[PROBLEM]
Apart from the pictures, every line below is to be set down exactly.

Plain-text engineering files
================
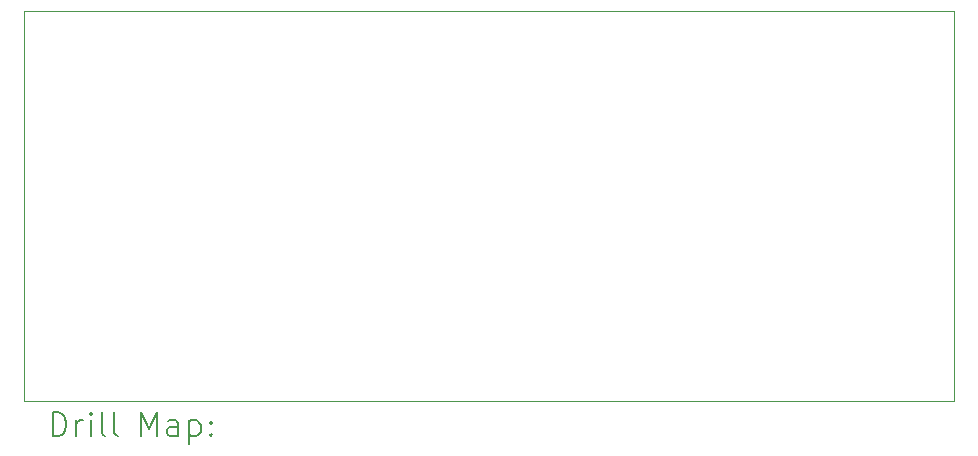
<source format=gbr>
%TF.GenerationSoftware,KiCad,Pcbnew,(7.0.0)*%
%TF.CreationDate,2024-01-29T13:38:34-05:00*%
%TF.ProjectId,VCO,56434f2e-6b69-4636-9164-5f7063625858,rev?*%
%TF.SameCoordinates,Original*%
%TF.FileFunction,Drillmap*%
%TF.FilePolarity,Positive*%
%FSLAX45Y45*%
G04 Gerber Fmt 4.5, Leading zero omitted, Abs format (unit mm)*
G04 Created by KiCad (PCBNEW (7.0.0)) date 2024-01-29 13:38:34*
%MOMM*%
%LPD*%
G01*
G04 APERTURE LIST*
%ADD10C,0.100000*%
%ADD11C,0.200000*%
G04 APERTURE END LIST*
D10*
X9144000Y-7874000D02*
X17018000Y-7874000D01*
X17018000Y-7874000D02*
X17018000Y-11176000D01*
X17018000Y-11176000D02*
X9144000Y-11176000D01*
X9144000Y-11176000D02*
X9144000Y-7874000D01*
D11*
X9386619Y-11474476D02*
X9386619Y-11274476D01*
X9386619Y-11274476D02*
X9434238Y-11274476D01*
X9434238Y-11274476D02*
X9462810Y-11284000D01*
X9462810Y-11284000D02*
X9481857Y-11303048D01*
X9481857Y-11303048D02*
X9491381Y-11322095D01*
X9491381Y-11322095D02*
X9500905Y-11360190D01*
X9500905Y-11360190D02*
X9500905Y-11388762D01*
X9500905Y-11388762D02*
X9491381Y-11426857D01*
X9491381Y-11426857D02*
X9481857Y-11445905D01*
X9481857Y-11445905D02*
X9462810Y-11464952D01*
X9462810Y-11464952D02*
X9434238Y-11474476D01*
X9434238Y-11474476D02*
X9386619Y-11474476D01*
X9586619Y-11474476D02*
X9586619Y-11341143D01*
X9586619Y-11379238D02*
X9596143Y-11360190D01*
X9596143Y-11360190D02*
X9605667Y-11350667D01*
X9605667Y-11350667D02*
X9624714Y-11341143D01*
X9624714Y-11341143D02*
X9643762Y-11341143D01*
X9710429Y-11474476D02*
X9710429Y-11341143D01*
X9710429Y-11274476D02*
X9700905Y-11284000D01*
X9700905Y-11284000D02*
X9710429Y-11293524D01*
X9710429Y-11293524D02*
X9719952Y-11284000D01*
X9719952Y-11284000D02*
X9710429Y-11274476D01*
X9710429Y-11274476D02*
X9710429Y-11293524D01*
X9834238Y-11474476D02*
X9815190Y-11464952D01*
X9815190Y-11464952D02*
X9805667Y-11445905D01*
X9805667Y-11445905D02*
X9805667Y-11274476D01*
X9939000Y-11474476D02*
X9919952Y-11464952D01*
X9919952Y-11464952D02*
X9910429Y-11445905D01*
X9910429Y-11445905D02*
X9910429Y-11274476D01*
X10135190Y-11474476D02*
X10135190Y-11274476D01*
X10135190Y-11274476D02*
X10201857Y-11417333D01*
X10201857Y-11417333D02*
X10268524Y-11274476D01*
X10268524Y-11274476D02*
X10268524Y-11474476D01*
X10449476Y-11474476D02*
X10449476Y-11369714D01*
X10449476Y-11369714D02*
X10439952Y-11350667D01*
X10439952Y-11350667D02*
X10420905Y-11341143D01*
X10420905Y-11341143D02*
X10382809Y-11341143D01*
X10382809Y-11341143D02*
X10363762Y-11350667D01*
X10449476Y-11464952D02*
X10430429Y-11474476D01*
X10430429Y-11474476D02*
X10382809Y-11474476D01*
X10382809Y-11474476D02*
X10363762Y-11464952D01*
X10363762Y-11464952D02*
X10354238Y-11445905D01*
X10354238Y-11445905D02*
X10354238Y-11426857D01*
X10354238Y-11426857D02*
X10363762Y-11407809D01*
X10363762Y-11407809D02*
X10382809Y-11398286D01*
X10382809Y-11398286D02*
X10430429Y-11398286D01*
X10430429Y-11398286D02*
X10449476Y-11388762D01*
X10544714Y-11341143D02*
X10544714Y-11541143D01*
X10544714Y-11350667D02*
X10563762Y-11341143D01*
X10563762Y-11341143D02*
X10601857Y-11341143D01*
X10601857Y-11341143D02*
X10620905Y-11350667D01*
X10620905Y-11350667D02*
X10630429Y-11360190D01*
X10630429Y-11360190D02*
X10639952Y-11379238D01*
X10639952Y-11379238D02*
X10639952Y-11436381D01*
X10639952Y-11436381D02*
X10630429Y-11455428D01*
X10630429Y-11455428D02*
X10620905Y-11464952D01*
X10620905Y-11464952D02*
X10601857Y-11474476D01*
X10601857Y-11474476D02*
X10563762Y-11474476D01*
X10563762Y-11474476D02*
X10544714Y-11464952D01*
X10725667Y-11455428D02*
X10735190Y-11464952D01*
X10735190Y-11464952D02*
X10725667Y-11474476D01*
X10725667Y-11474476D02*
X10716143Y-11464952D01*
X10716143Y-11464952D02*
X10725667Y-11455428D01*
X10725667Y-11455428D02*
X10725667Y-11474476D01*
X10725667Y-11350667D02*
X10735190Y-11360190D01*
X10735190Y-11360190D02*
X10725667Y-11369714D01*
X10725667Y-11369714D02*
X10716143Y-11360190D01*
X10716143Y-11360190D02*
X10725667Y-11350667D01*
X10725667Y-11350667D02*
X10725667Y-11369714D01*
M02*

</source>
================
[SOLUTION]
<source format=gbr>
%TF.GenerationSoftware,KiCad,Pcbnew,(7.0.0)*%
%TF.CreationDate,2024-01-29T13:38:34-05:00*%
%TF.ProjectId,VCO,56434f2e-6b69-4636-9164-5f7063625858,rev?*%
%TF.SameCoordinates,Original*%
%TF.FileFunction,Drillmap*%
%TF.FilePolarity,Positive*%
%FSLAX45Y45*%
G04 Gerber Fmt 4.5, Leading zero omitted, Abs format (unit mm)*
G04 Created by KiCad (PCBNEW (7.0.0)) date 2024-01-29 13:38:34*
%MOMM*%
%LPD*%
G01*
G04 APERTURE LIST*
%ADD10C,0.100000*%
%ADD11C,0.200000*%
G04 APERTURE END LIST*
D10*
X9144000Y-7874000D02*
X17018000Y-7874000D01*
X17018000Y-7874000D02*
X17018000Y-11176000D01*
X17018000Y-11176000D02*
X9144000Y-11176000D01*
X9144000Y-11176000D02*
X9144000Y-7874000D01*
D11*
X9386619Y-11474476D02*
X9386619Y-11274476D01*
X9386619Y-11274476D02*
X9434238Y-11274476D01*
X9434238Y-11274476D02*
X9462810Y-11284000D01*
X9462810Y-11284000D02*
X9481857Y-11303048D01*
X9481857Y-11303048D02*
X9491381Y-11322095D01*
X9491381Y-11322095D02*
X9500905Y-11360190D01*
X9500905Y-11360190D02*
X9500905Y-11388762D01*
X9500905Y-11388762D02*
X9491381Y-11426857D01*
X9491381Y-11426857D02*
X9481857Y-11445905D01*
X9481857Y-11445905D02*
X9462810Y-11464952D01*
X9462810Y-11464952D02*
X9434238Y-11474476D01*
X9434238Y-11474476D02*
X9386619Y-11474476D01*
X9586619Y-11474476D02*
X9586619Y-11341143D01*
X9586619Y-11379238D02*
X9596143Y-11360190D01*
X9596143Y-11360190D02*
X9605667Y-11350667D01*
X9605667Y-11350667D02*
X9624714Y-11341143D01*
X9624714Y-11341143D02*
X9643762Y-11341143D01*
X9710429Y-11474476D02*
X9710429Y-11341143D01*
X9710429Y-11274476D02*
X9700905Y-11284000D01*
X9700905Y-11284000D02*
X9710429Y-11293524D01*
X9710429Y-11293524D02*
X9719952Y-11284000D01*
X9719952Y-11284000D02*
X9710429Y-11274476D01*
X9710429Y-11274476D02*
X9710429Y-11293524D01*
X9834238Y-11474476D02*
X9815190Y-11464952D01*
X9815190Y-11464952D02*
X9805667Y-11445905D01*
X9805667Y-11445905D02*
X9805667Y-11274476D01*
X9939000Y-11474476D02*
X9919952Y-11464952D01*
X9919952Y-11464952D02*
X9910429Y-11445905D01*
X9910429Y-11445905D02*
X9910429Y-11274476D01*
X10135190Y-11474476D02*
X10135190Y-11274476D01*
X10135190Y-11274476D02*
X10201857Y-11417333D01*
X10201857Y-11417333D02*
X10268524Y-11274476D01*
X10268524Y-11274476D02*
X10268524Y-11474476D01*
X10449476Y-11474476D02*
X10449476Y-11369714D01*
X10449476Y-11369714D02*
X10439952Y-11350667D01*
X10439952Y-11350667D02*
X10420905Y-11341143D01*
X10420905Y-11341143D02*
X10382809Y-11341143D01*
X10382809Y-11341143D02*
X10363762Y-11350667D01*
X10449476Y-11464952D02*
X10430429Y-11474476D01*
X10430429Y-11474476D02*
X10382809Y-11474476D01*
X10382809Y-11474476D02*
X10363762Y-11464952D01*
X10363762Y-11464952D02*
X10354238Y-11445905D01*
X10354238Y-11445905D02*
X10354238Y-11426857D01*
X10354238Y-11426857D02*
X10363762Y-11407809D01*
X10363762Y-11407809D02*
X10382809Y-11398286D01*
X10382809Y-11398286D02*
X10430429Y-11398286D01*
X10430429Y-11398286D02*
X10449476Y-11388762D01*
X10544714Y-11341143D02*
X10544714Y-11541143D01*
X10544714Y-11350667D02*
X10563762Y-11341143D01*
X10563762Y-11341143D02*
X10601857Y-11341143D01*
X10601857Y-11341143D02*
X10620905Y-11350667D01*
X10620905Y-11350667D02*
X10630429Y-11360190D01*
X10630429Y-11360190D02*
X10639952Y-11379238D01*
X10639952Y-11379238D02*
X10639952Y-11436381D01*
X10639952Y-11436381D02*
X10630429Y-11455428D01*
X10630429Y-11455428D02*
X10620905Y-11464952D01*
X10620905Y-11464952D02*
X10601857Y-11474476D01*
X10601857Y-11474476D02*
X10563762Y-11474476D01*
X10563762Y-11474476D02*
X10544714Y-11464952D01*
X10725667Y-11455428D02*
X10735190Y-11464952D01*
X10735190Y-11464952D02*
X10725667Y-11474476D01*
X10725667Y-11474476D02*
X10716143Y-11464952D01*
X10716143Y-11464952D02*
X10725667Y-11455428D01*
X10725667Y-11455428D02*
X10725667Y-11474476D01*
X10725667Y-11350667D02*
X10735190Y-11360190D01*
X10735190Y-11360190D02*
X10725667Y-11369714D01*
X10725667Y-11369714D02*
X10716143Y-11360190D01*
X10716143Y-11360190D02*
X10725667Y-11350667D01*
X10725667Y-11350667D02*
X10725667Y-11369714D01*
M02*

</source>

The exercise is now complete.